Lennart: Ich habe mit etwa 10 Jahren angefangen, selbst Musik zu schreiben. In meinem Elternhaus gab es ein Klavier, ein Keyboard, eine Gitarre und mit diesen Instrumenten habe ich rumexperimentiert. Bei der Gitarre bin ich dann gelandet. Und ja, das ergibt sich wirklich einfach so.

Was macht Eure Arbeit aus – gibt es einen typischen Alltag?

Lennart: Da ich derzeit Lehramtsreferendar bin, gibt es keinen typischen Alltag. Meine Tage bestehen aus zersplitterten Terminen im Studienseminar und in der Schule und davor, dazwischen und danach Zeit, die ich am Schreibtisch verbringe.

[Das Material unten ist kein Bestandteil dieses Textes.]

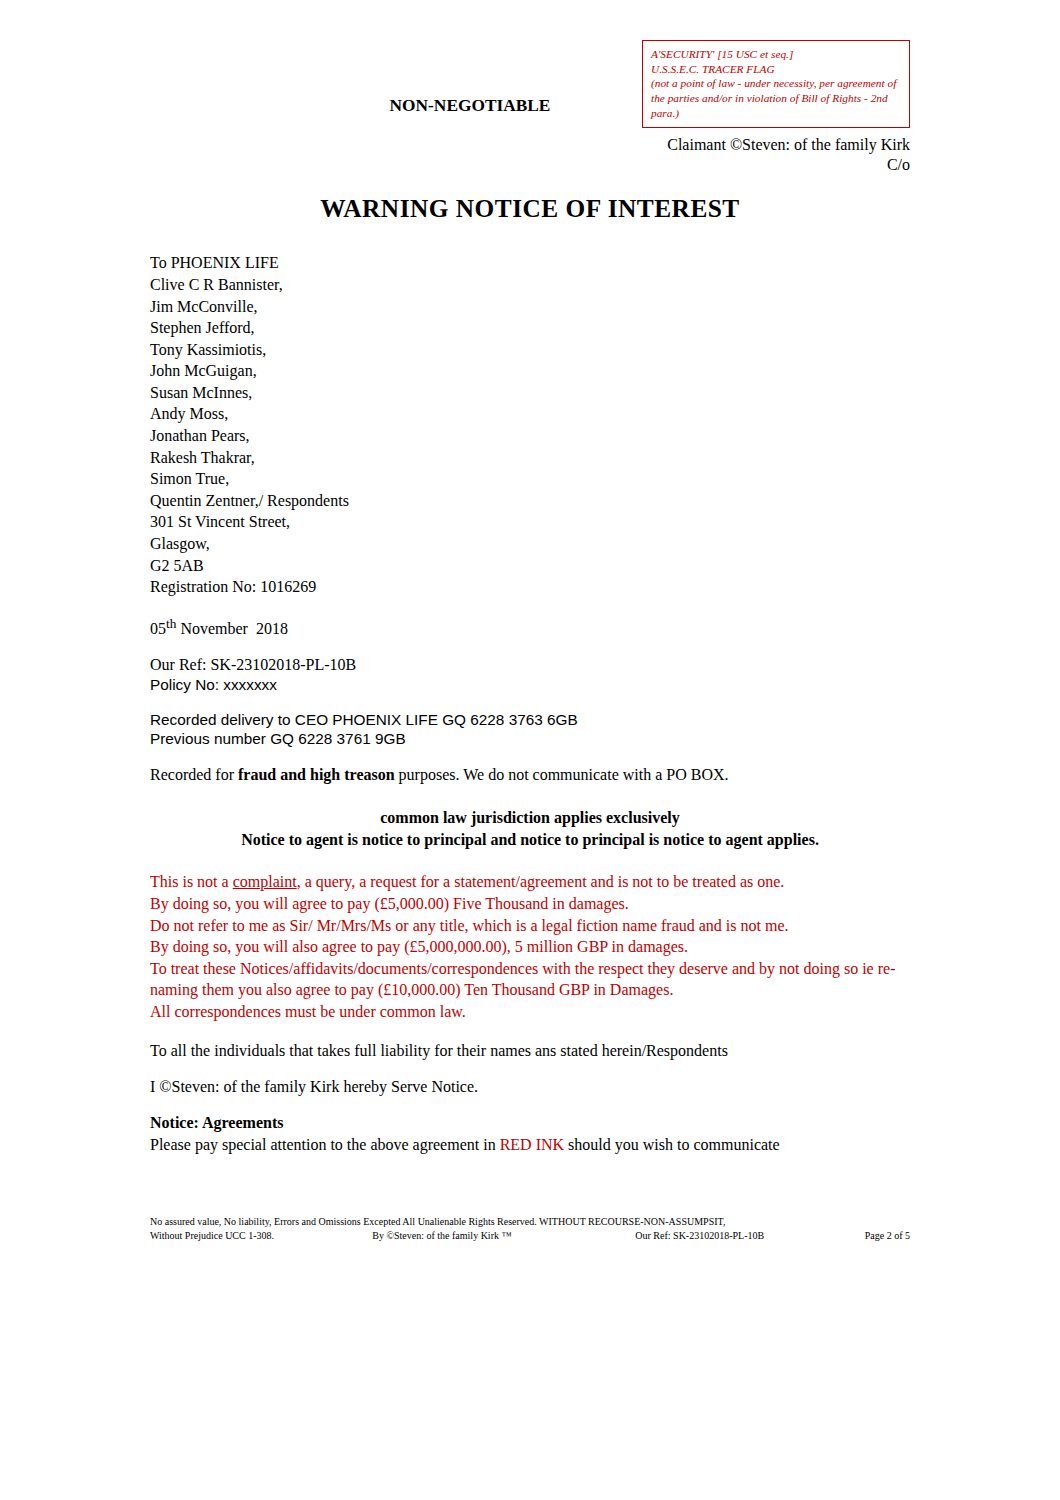A'SECURITY' [15 USC et seq.]
U.S.S.E.C. TRACER FLAG
(not a point of law - under necessity, per agreement of the parties and/or in violation of Bill of Rights - 2nd para.)
NON-NEGOTIABLE
Claimant ©Steven: of the family Kirk C/o
WARNING NOTICE OF INTEREST
To PHOENIX LIFE
Clive C R Bannister,
Jim McConville,
Stephen Jefford,
Tony Kassimiotis,
John McGuigan,
Susan McInnes,
Andy Moss,
Jonathan Pears,
Rakesh Thakrar,
Simon True,
Quentin Zentner,/ Respondents
301 St Vincent Street,
Glasgow,
G2 5AB
Registration No: 1016269
05th November 2018
Our Ref: SK-23102018-PL-10B
Policy No: xxxxxxx
Recorded delivery to CEO PHOENIX LIFE GQ 6228 3763 6GB
Previous number GQ 6228 3761 9GB
Recorded for fraud and high treason purposes. We do not communicate with a PO BOX.
common law jurisdiction applies exclusively
Notice to agent is notice to principal and notice to principal is notice to agent applies.
This is not a complaint, a query, a request for a statement/agreement and is not to be treated as one.
By doing so, you will agree to pay (£5,000.00) Five Thousand in damages.
Do not refer to me as Sir/ Mr/Mrs/Ms or any title, which is a legal fiction name fraud and is not me.
By doing so, you will also agree to pay (£5,000,000.00), 5 million GBP in damages.
To treat these Notices/affidavits/documents/correspondences with the respect they deserve and by not doing so ie re-naming them you also agree to pay (£10,000.00) Ten Thousand GBP in Damages.
All correspondences must be under common law.
To all the individuals that takes full liability for their names ans stated herein/Respondents
I ©Steven: of the family Kirk hereby Serve Notice.
Notice: Agreements
Please pay special attention to the above agreement in RED INK should you wish to communicate
No assured value, No liability, Errors and Omissions Excepted All Unalienable Rights Reserved. WITHOUT RECOURSE-NON-ASSUMPSIT,
| Without Prejudice UCC 1-308. | By ©Steven: of the family Kirk ™ | Our Ref: SK-23102018-PL-10B | Page 2 of 5 |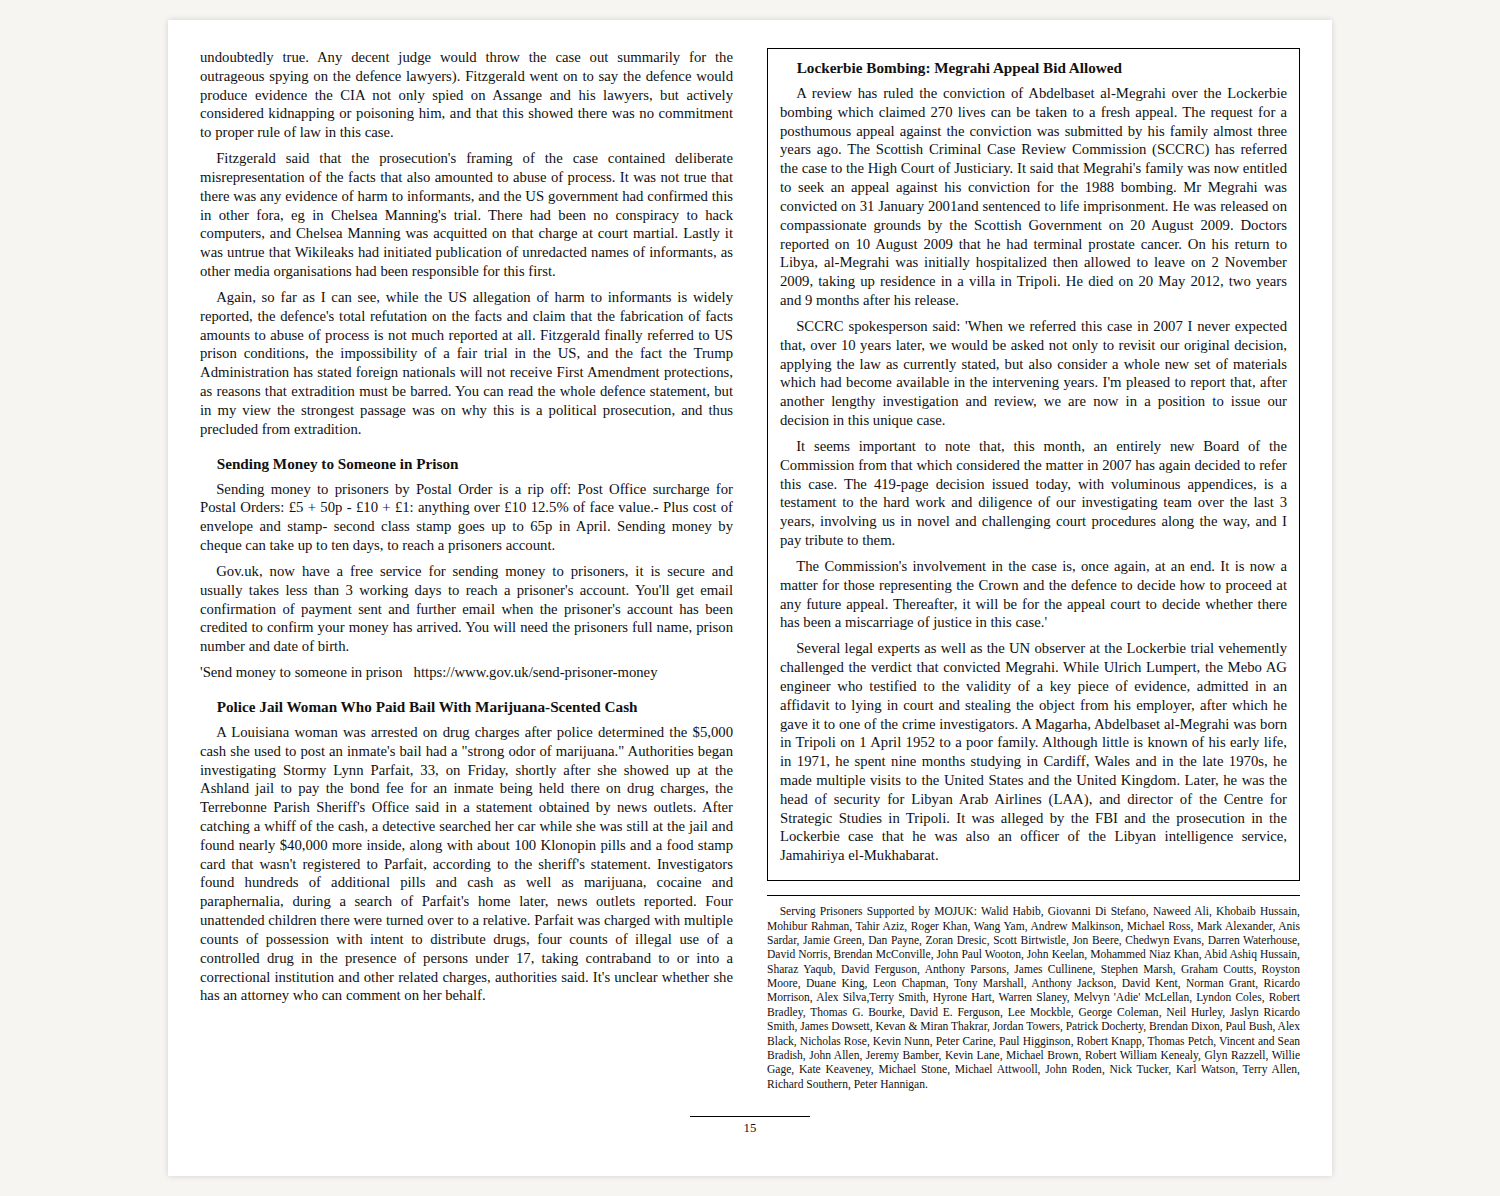undoubtedly true. Any decent judge would throw the case out summarily for the outrageous spying on the defence lawyers). Fitzgerald went on to say the defence would produce evidence the CIA not only spied on Assange and his lawyers, but actively considered kidnapping or poisoning him, and that this showed there was no commitment to proper rule of law in this case.
Fitzgerald said that the prosecution's framing of the case contained deliberate misrepresentation of the facts that also amounted to abuse of process. It was not true that there was any evidence of harm to informants, and the US government had confirmed this in other fora, eg in Chelsea Manning's trial. There had been no conspiracy to hack computers, and Chelsea Manning was acquitted on that charge at court martial. Lastly it was untrue that Wikileaks had initiated publication of unredacted names of informants, as other media organisations had been responsible for this first.
Again, so far as I can see, while the US allegation of harm to informants is widely reported, the defence's total refutation on the facts and claim that the fabrication of facts amounts to abuse of process is not much reported at all. Fitzgerald finally referred to US prison conditions, the impossibility of a fair trial in the US, and the fact the Trump Administration has stated foreign nationals will not receive First Amendment protections, as reasons that extradition must be barred. You can read the whole defence statement, but in my view the strongest passage was on why this is a political prosecution, and thus precluded from extradition.
Sending Money to Someone in Prison
Sending money to prisoners by Postal Order is a rip off: Post Office surcharge for Postal Orders: £5 + 50p - £10 + £1: anything over £10 12.5% of face value.- Plus cost of envelope and stamp- second class stamp goes up to 65p in April. Sending money by cheque can take up to ten days, to reach a prisoners account.
Gov.uk, now have a free service for sending money to prisoners, it is secure and usually takes less than 3 working days to reach a prisoner's account. You'll get email confirmation of payment sent and further email when the prisoner's account has been credited to confirm your money has arrived. You will need the prisoners full name, prison number and date of birth.
'Send money to someone in prison https://www.gov.uk/send-prisoner-money
Police Jail Woman Who Paid Bail With Marijuana-Scented Cash
A Louisiana woman was arrested on drug charges after police determined the $5,000 cash she used to post an inmate's bail had a "strong odor of marijuana." Authorities began investigating Stormy Lynn Parfait, 33, on Friday, shortly after she showed up at the Ashland jail to pay the bond fee for an inmate being held there on drug charges, the Terrebonne Parish Sheriff's Office said in a statement obtained by news outlets. After catching a whiff of the cash, a detective searched her car while she was still at the jail and found nearly $40,000 more inside, along with about 100 Klonopin pills and a food stamp card that wasn't registered to Parfait, according to the sheriff's statement. Investigators found hundreds of additional pills and cash as well as marijuana, cocaine and paraphernalia, during a search of Parfait's home later, news outlets reported. Four unattended children there were turned over to a relative. Parfait was charged with multiple counts of possession with intent to distribute drugs, four counts of illegal use of a controlled drug in the presence of persons under 17, taking contraband to or into a correctional institution and other related charges, authorities said. It's unclear whether she has an attorney who can comment on her behalf.
Lockerbie Bombing: Megrahi Appeal Bid Allowed
A review has ruled the conviction of Abdelbaset al-Megrahi over the Lockerbie bombing which claimed 270 lives can be taken to a fresh appeal. The request for a posthumous appeal against the conviction was submitted by his family almost three years ago. The Scottish Criminal Case Review Commission (SCCRC) has referred the case to the High Court of Justiciary. It said that Megrahi's family was now entitled to seek an appeal against his conviction for the 1988 bombing. Mr Megrahi was convicted on 31 January 2001and sentenced to life imprisonment. He was released on compassionate grounds by the Scottish Government on 20 August 2009. Doctors reported on 10 August 2009 that he had terminal prostate cancer. On his return to Libya, al-Megrahi was initially hospitalized then allowed to leave on 2 November 2009, taking up residence in a villa in Tripoli. He died on 20 May 2012, two years and 9 months after his release.
SCCRC spokesperson said: 'When we referred this case in 2007 I never expected that, over 10 years later, we would be asked not only to revisit our original decision, applying the law as currently stated, but also consider a whole new set of materials which had become available in the intervening years. I'm pleased to report that, after another lengthy investigation and review, we are now in a position to issue our decision in this unique case.
It seems important to note that, this month, an entirely new Board of the Commission from that which considered the matter in 2007 has again decided to refer this case. The 419-page decision issued today, with voluminous appendices, is a testament to the hard work and diligence of our investigating team over the last 3 years, involving us in novel and challenging court procedures along the way, and I pay tribute to them.
The Commission's involvement in the case is, once again, at an end. It is now a matter for those representing the Crown and the defence to decide how to proceed at any future appeal. Thereafter, it will be for the appeal court to decide whether there has been a miscarriage of justice in this case.'
Several legal experts as well as the UN observer at the Lockerbie trial vehemently challenged the verdict that convicted Megrahi. While Ulrich Lumpert, the Mebo AG engineer who testified to the validity of a key piece of evidence, admitted in an affidavit to lying in court and stealing the object from his employer, after which he gave it to one of the crime investigators. A Magarha, Abdelbaset al-Megrahi was born in Tripoli on 1 April 1952 to a poor family. Although little is known of his early life, in 1971, he spent nine months studying in Cardiff, Wales and in the late 1970s, he made multiple visits to the United States and the United Kingdom. Later, he was the head of security for Libyan Arab Airlines (LAA), and director of the Centre for Strategic Studies in Tripoli. It was alleged by the FBI and the prosecution in the Lockerbie case that he was also an officer of the Libyan intelligence service, Jamahiriya el-Mukhabarat.
Serving Prisoners Supported by MOJUK: Walid Habib, Giovanni Di Stefano, Naweed Ali, Khobaib Hussain, Mohibur Rahman, Tahir Aziz, Roger Khan, Wang Yam, Andrew Malkinson, Michael Ross, Mark Alexander, Anis Sardar, Jamie Green, Dan Payne, Zoran Dresic, Scott Birtwistle, Jon Beere, Chedwyn Evans, Darren Waterhouse, David Norris, Brendan McConville, John Paul Wooton, John Keelan, Mohammed Niaz Khan, Abid Ashiq Hussain, Sharaz Yaqub, David Ferguson, Anthony Parsons, James Cullinene, Stephen Marsh, Graham Coutts, Royston Moore, Duane King, Leon Chapman, Tony Marshall, Anthony Jackson, David Kent, Norman Grant, Ricardo Morrison, Alex Silva,Terry Smith, Hyrone Hart, Warren Slaney, Melvyn 'Adie' McLellan, Lyndon Coles, Robert Bradley, Thomas G. Bourke, David E. Ferguson, Lee Mockble, George Coleman, Neil Hurley, Jaslyn Ricardo Smith, James Dowsett, Kevan & Miran Thakrar, Jordan Towers, Patrick Docherty, Brendan Dixon, Paul Bush, Alex Black, Nicholas Rose, Kevin Nunn, Peter Carine, Paul Higginson, Robert Knapp, Thomas Petch, Vincent and Sean Bradish, John Allen, Jeremy Bamber, Kevin Lane, Michael Brown, Robert William Kenealy, Glyn Razzell, Willie Gage, Kate Keaveney, Michael Stone, Michael Attwooll, John Roden, Nick Tucker, Karl Watson, Terry Allen, Richard Southern, Peter Hannigan.
15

Philipp: Ich bin seit Anfang 2011 in einer Musikschule tätig und versuche, jungen Menschen das Gitarrespielen beizubringen. Da bin ich drei Nachmittage in der der Woche und bereite den Unterricht zu Hause am Schreibtisch vor. Man sollte meinen, da bleibt noch viel Freizeit, aber ich staune selbst, was es immer zu tun gibt. Seit einem Jahr spiele ich in einer Reggae-Backing-Band. Eine Backing-Band zeichnet sich dadurch aus, dass sie keinen eigenen Sänger hat, sondern für verschiedene Artists oder auf Festivals die Live-Band darstellt. Das bedeutet, dass man im Prinzip für jeden Auftritt ein neues Programm vorbereiten und proben muss. Das ist sehr zeitintensiv. Mein typischer Alltag beginnt also am Schreibtisch und endet entweder in der Musikschule, im Proberaum oder im Backstagebereich und Hotelzimmern.

Wie schwierig war es, als neue Band Fuß zu fassen?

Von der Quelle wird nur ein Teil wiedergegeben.